Less also recalls the uncertainty of the pandemic’s early days.
“I remember sitting in our conference room back in March 2020 when my manager told us our team would be working remote for a while. It feels surreal now,” Less said. “... In the beginning, all resources were focused on COVID-19. Non-pandemic related business halted; this was everything from events and conferences to non-essential procedures. Our team was able to focus on COVID-19 support. We covered all shifts seven days a week as needed.”
Months in, Less and her team took a deep breath, uncertain how long this pandemic would continue.
“We reassessed and discussed how we could make our work sustainable,” she said. “At one point, the organization (and the world) started to phase in other priorities and initiatives while all being prepared to continue to overcome COVID-19. Today we continue to manage a mix of both.”
Through it all, Less says her team has never worked together stronger. All three alumnae credit the Kent State public relations sequence for preparing them for the challenges they’ve faced the past two years.
Winternitz attributes her knowledge of the industry to the hands-on public relations experiences and classes she took advantage of, particularly the PRSSA National Bateman Case Study Competition, where her client was With Purpose, a non-profit that advocates for childhood cancer research.
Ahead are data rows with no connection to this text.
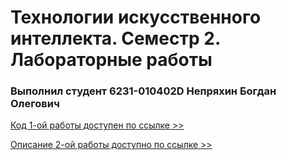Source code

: # Технологии искусственного интеллекта. Семестр 2. Лабораторные работы

### Выполнил студент 6231-010402D Непряхин Богдан Олегович
[Код 1-ой работы доступен по ссылке >>](hhttps://github.com/bnepryakhin63/AIT/blob/master/Lab1/Perceptron.ipynb)

[Описание 2-ой работы доступно по ссылке >>](hhttps://github.com/bnepryakhin63/AIT/blob/master/Lab2/readme.md)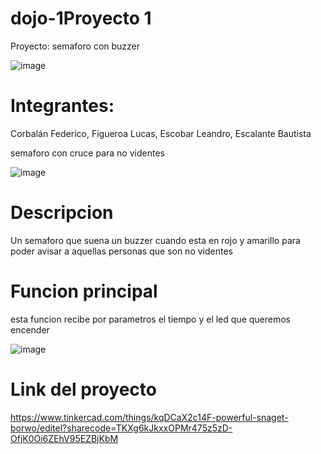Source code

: # dojo-1Proyecto 1
Proyecto: semaforo con buzzer

![image](https://user-images.githubusercontent.com/123754871/234938924-46b718dc-bdfd-4157-822d-85ff56b21fc1.png)

# Integrantes:
Corbalán Federico, Figueroa Lucas, Escobar Leandro, Escalante Bautista

semaforo con cruce para no videntes

![image](https://user-images.githubusercontent.com/123754871/234939095-64eb1e48-337c-43d6-a4dc-a1578399927b.png)

# Descripcion
Un semaforo que suena un buzzer cuando esta en rojo y amarillo para poder avisar a aquellas personas que son no videntes

# Funcion principal
esta funcion recibe por parametros el tiempo y el led que queremos encender

![image](https://user-images.githubusercontent.com/123754871/234939166-cfbe8fba-87cd-4e83-a7f1-c30864e4a1f8.png)

# Link del proyecto
https://www.tinkercad.com/things/kqDCaX2c14F-powerful-snaget-borwo/editel?sharecode=TKXg6kJkxxOPMr475z5zD-OfjK0Oi6ZEhV95EZBjKbM
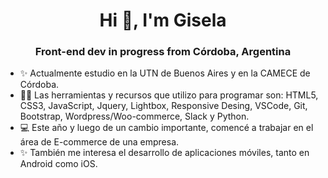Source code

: <h1 align="center">Hi 👋, I'm Gisela</h1>
<h3 align="center">Front-end dev in progress from Córdoba, Argentina</h3>

- ✨ Actualmente estudio en la UTN de Buenos Aires y en la CAMECE de Córdoba.
- 👨‍💻 Las herramientas y recursos que utilizo para programar son: HTML5, CSS3, JavaScript, Jquery, Lightbox, Responsive Desing, VSCode, Git, Bootstrap, Wordpress/Woo-commerce, Slack y Python.
- 💻 Este año y luego de un cambio importante, comencé a trabajar en el área de E-commerce de una empresa.
- ✨ También me interesa el desarrollo de aplicaciones móviles, tanto en Android como iOS.

<!---
gisela-gariboldi/gisela-gariboldi is a ✨ special ✨ repository because its `README.md` (this file) appears on your GitHub profile.
You can click the Preview link to take a look at your changes.
--->
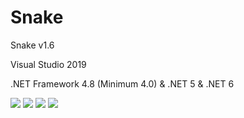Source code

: # Snake
  <p>Snake v1.6</p>
  <p>Visual Studio 2019</p>
  <p>.NET Framework 4.8 (Minimum 4.0) & .NET 5 & .NET 6</p>
  <img src="https://raw.githubusercontent.com/Taiizor/Snake/master/.screenshots/UI_1.png" />
  <img src="https://raw.githubusercontent.com/Taiizor/Snake/master/.screenshots/UI_2.png" />
  <img src="https://raw.githubusercontent.com/Taiizor/Snake/master/.screenshots/UI_3.png" />
  <img src="https://raw.githubusercontent.com/Taiizor/Snake/master/.screenshots/UI_4.png" />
“Kent State professors emphasized that as communicators, we’re not just writers but strategic communications advisors helping our colleagues achieve their desired business outcome,” Less said. “We have a significant seat at the table. Our questions and advice can guide strategy and operations.
At the end of the day, these public relations healthcare professionals find a purpose for the work they do.
“The experience of communicating throughout the pandemic has been highly stressful and emotional – but also, strangely reaffirming of why I got into this line of work in the first place,” Winternitz said. “I am reminded daily of my purpose in helping to keep our associates, patients and their families safe.”